AT Jurassic period the first birds appear, or something in between birds and lizards. Creatures that appeared in Jurassic period and possessing the properties of lizards and modern birds are called Archeopteryx. The first birds are Archeopteryx, the size of a dove. Archeopteryx lived in forests. They fed mainly on insects and seeds.

But Jurassic period is not limited to animals alone. Thanks to climate change and the rapid development of flora jurassic, the evolution of insects accelerated dramatically, and as a result, the Jurassic landscape eventually filled with endless buzzing and crackling, which were emitted by many new types of insects, crawling and flying everywhere. Among them were the predecessors of modern ants, bees, earwigs, flies and wasps..
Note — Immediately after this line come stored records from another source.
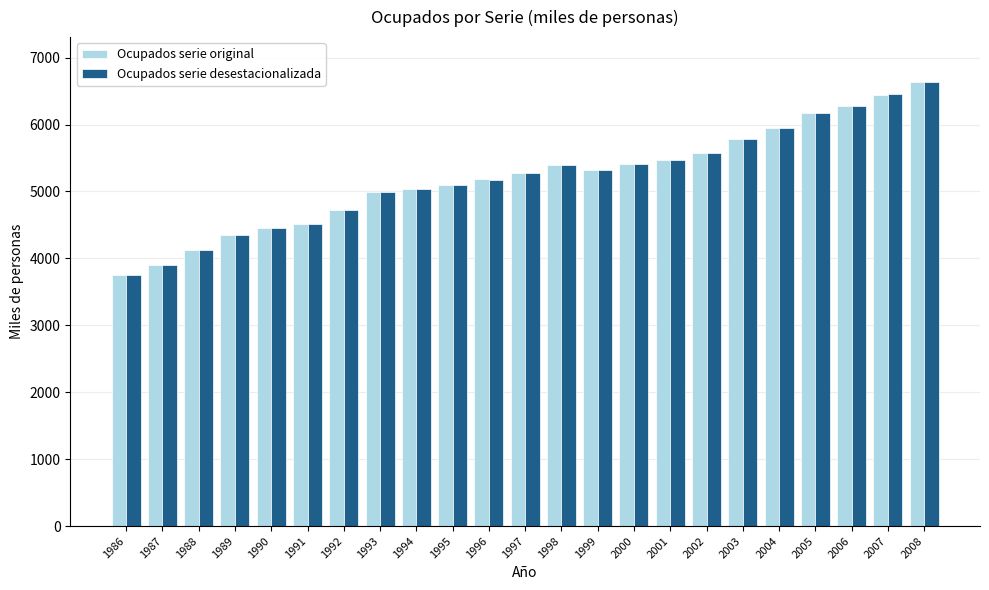

Is the value of Ocupados serie original at 1992 greater than the value of Ocupados serie desestacionalizada at 1997?

No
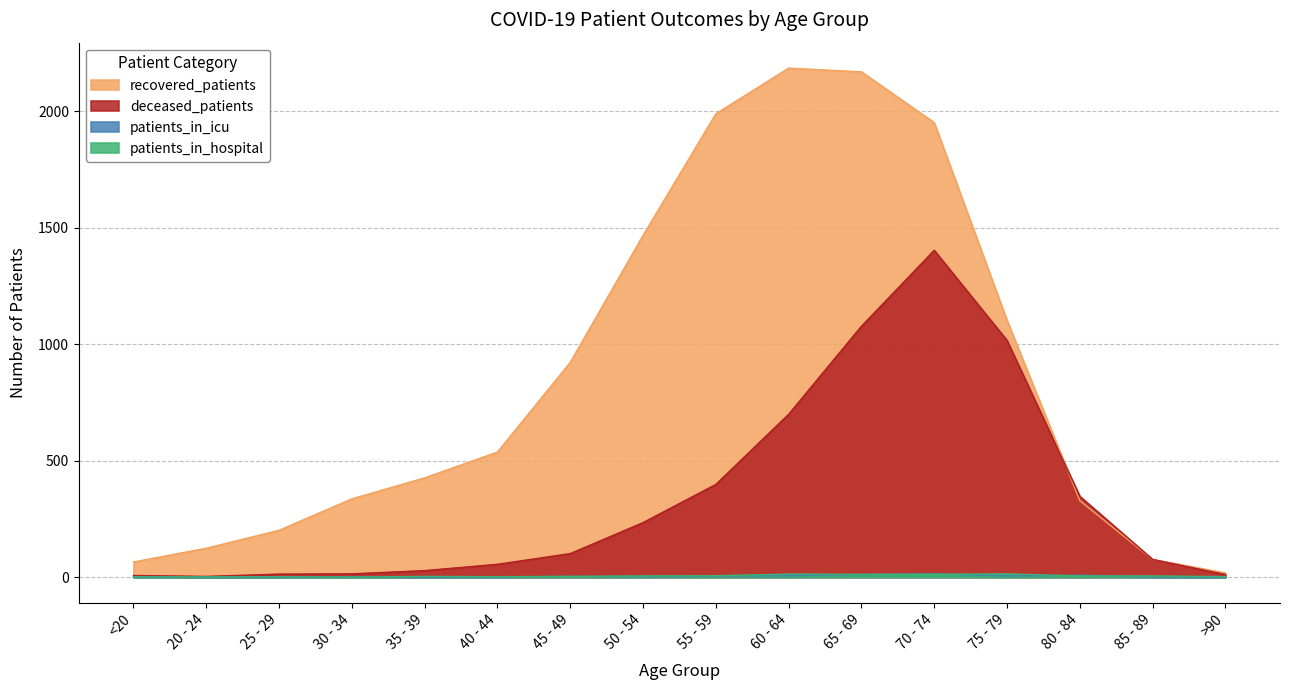

What position from the right is 20 - 24?

15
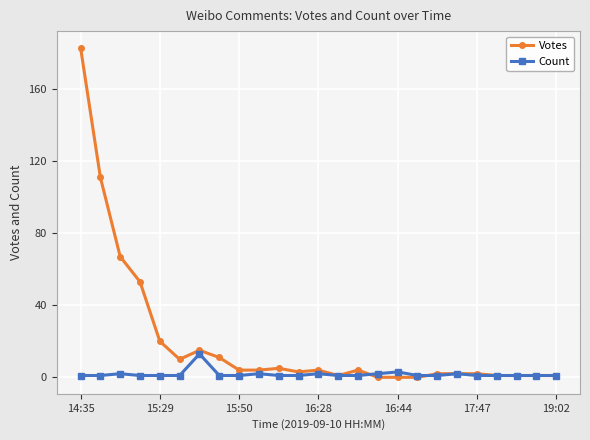

Which series has the largest range (max minus min)?

Votes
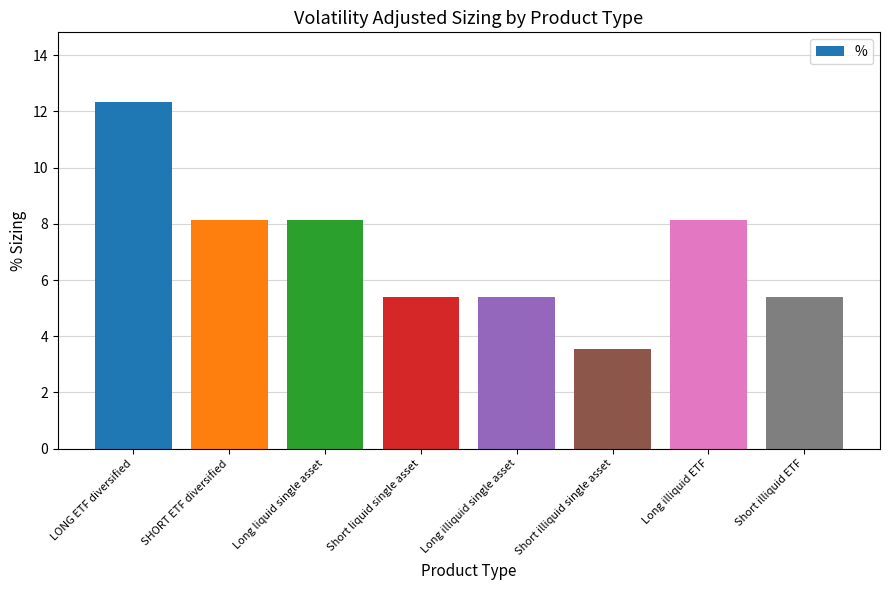

What is the sum of the values at Long illiquid single asset and Short illiquid single asset?

8.9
Masters of the seas of the Jurassic period:

As a result of the split of Pangea, in Jurassic period, new seas and straits were formed, in which new types of animals and algae developed.

Compared to the Triassic, Jurassic period the population of the seabed has changed a lot. Bivalves displace brachiopods from shallow waters. Brachiopod shells are replaced by oysters. Bivalve molluscs fill all the vital niches of the seabed. Many stop collecting food from the ground and move on to pumping water with the help of gills. In warm and shallow seas jurassic other important events took place. AT Jurassic period a new type of reef communities is emerging, approximately the same as that which exists now. It is based on six-ray corals that appeared in the Triassic. The resulting giant coral reefs have sheltered numerous ammonites and new varieties of belemnites (old relatives of today's octopuses and squids). Also, many invertebrates settled in them, such as sponges and bryozoans (sea mats). Gradually, fresh sediments accumulated on the seabed.

On land, in lakes and rivers jurassic There were many different types of crocodiles, widely settled around the globe. There were also saltwater crocodiles with long snouts and sharp teeth for catching fish. Some of their varieties even grew flippers instead of legs to make it easier to swim. Tail fins allowed them to reach greater speed in water than on land. New species of sea turtles have also appeared.